It was welcome news this week that Federal Parliament’s Joint Intelligence Committee has sent the proposal for a National Facial Recognition Scheme back for fundamental redrafting.

In an unusual move described as the first occasion since 2002 the Coalition and Opposition members of the Committee voted on Thursday, 24 October 2019 to send the Bill back for redrafting to ensure that there were proper accountability and privacy mechanisms put in place in respect of the Scheme.

Opponents of the Bill which included the Law Council of Australia, the Human Rights Law Centre, Digital Rights Australia and the Queensland Council for Civil Liberties submitted to the Committee that expanding identity matching could represent a gross overreach into the privacy of everyday Australians.

Liberal MP Andrew Hastie, Chair of the Committee, said that “the Committee acknowledges the (privacy and accountability) concerns and believes that while the Bill’s explanatory memorandum sets out governance arrangements such as exist in contemplated agreements and access policy, they are not adequately set out in the current bill”.

Shadow Attorney-General Mark Dreyfus said that the unusual bipartisan rejection of the Bill was on the basis of a lack of adequate safe guards.

One of the safeguards proposed was a Biometrics Commissioner.  Such a body exists in the UK and has since 2012 where it was established under the Protection of Freedoms Act 2010 (UK).  The UK Biometrics Commissioner is independent of government and it provides independent oversight in respect of data similar to the proposed Australian facial recognition database in the UK.

The Department of Home Affairs in its submission to the Federal Committee opposed the creation of a Biometrics Commissioner.

The background to the Bill is that in late 2017 the Federal Coalition government then under Malcolm Turnbull announced plans to incorporate State and Territory Government drivers’ licence photos in a large facial recognition database to be used by a range of agencies including law enforcement and other government departments.

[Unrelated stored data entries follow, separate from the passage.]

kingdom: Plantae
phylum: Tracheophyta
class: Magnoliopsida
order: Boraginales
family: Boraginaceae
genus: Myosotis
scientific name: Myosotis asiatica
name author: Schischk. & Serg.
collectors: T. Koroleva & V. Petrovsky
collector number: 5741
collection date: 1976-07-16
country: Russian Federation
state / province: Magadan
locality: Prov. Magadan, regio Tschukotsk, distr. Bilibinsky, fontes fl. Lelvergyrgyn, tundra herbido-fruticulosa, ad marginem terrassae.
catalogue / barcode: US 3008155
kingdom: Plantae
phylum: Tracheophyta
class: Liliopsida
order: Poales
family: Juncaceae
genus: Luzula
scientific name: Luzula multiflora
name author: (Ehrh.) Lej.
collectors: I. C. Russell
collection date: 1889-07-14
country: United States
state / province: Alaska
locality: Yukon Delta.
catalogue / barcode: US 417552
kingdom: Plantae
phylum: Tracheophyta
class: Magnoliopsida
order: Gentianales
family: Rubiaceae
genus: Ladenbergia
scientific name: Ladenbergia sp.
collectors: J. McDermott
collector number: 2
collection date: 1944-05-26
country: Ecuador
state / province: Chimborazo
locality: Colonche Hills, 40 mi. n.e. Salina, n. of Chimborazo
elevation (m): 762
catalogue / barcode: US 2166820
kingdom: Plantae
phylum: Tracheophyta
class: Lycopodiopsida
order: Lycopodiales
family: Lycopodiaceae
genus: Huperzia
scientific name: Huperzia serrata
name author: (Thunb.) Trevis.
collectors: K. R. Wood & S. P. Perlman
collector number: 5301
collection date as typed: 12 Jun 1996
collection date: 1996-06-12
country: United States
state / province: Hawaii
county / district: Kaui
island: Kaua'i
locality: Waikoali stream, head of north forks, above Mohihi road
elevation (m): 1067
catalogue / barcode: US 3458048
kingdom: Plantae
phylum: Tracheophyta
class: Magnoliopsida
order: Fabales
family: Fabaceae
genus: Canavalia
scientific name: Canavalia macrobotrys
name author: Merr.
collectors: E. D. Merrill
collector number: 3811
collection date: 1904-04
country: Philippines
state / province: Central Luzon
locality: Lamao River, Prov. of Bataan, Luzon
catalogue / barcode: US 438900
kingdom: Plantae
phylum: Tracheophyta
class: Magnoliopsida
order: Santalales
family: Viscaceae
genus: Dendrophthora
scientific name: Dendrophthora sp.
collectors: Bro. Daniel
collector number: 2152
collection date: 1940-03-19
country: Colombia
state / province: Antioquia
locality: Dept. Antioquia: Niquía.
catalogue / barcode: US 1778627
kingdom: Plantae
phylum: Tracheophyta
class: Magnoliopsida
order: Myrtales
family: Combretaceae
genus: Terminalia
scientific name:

The Human Rights Law Centre submission to the Committee was to the effect that “the facial recognition scheme effectively hands control of powerful new forms of surveillance to the Home Affairs Department with virtual carte blanche to collect and use some of the most sensitive personal data.  The laws are a recipe for disaster and they put at risk everyone’s privacy and contain no meaningful safe guards” the Centre’s submission to the Committee stated.

All State and Territory drivers’ licences will be scanned into a Federal database managed by the Department of Home Affairs whose Minister Peter Dutton is notoriously unsympathetic to civil liberties and privacy concerns that are constantly expressed in relation to the operation of his portfolio.

The Home Affairs opposition to the safeguards and accountability mechanisms which were agreed to in the bipartisan call by the Committee to rewrite the legislation is another indication that Home Affairs want great power without adequate controls.